*Requirement*:
Could you retype the lines from the one containing "4. The Role" through the one containing "positive changes", both included, and nothing else?

*Available data*:
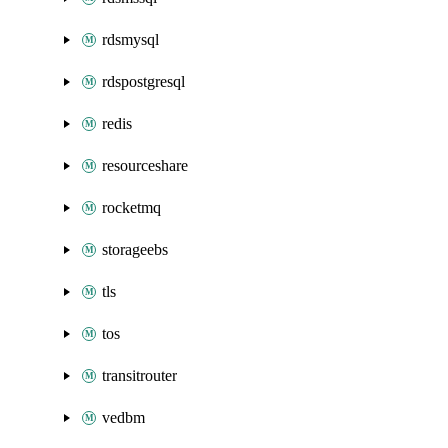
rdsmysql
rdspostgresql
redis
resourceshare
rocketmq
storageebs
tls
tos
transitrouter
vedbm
* * *
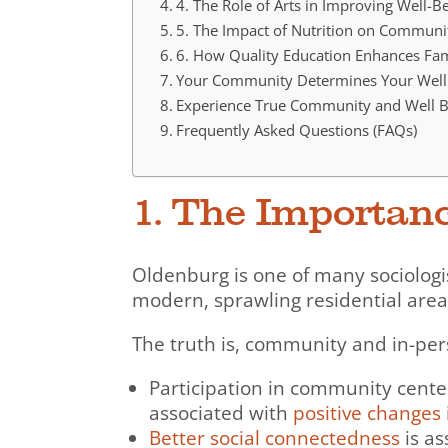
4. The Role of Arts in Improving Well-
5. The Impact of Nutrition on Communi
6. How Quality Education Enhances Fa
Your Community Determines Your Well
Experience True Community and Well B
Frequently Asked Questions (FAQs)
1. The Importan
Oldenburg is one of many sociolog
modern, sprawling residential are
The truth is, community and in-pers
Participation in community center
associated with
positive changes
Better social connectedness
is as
...
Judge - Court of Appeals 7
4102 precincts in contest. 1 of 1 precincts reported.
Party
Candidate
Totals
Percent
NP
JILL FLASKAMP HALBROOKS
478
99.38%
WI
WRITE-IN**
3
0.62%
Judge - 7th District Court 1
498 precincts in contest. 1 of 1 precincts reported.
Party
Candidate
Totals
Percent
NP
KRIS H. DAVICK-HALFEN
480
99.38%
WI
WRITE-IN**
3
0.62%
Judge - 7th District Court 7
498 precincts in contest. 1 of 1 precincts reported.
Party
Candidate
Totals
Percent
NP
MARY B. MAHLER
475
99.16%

*Result for this exercise*:
4. The Role of Arts in Improving Well-
5. The Impact of Nutrition on Communi
6. How Quality Education Enhances Fa
Your Community Determines Your Well
Experience True Community and Well B
Frequently Asked Questions (FAQs)
1. The Importan
Oldenburg is one of many sociolog
modern, sprawling residential are
The truth is, community and in-pers
Participation in community center
associated with
positive changes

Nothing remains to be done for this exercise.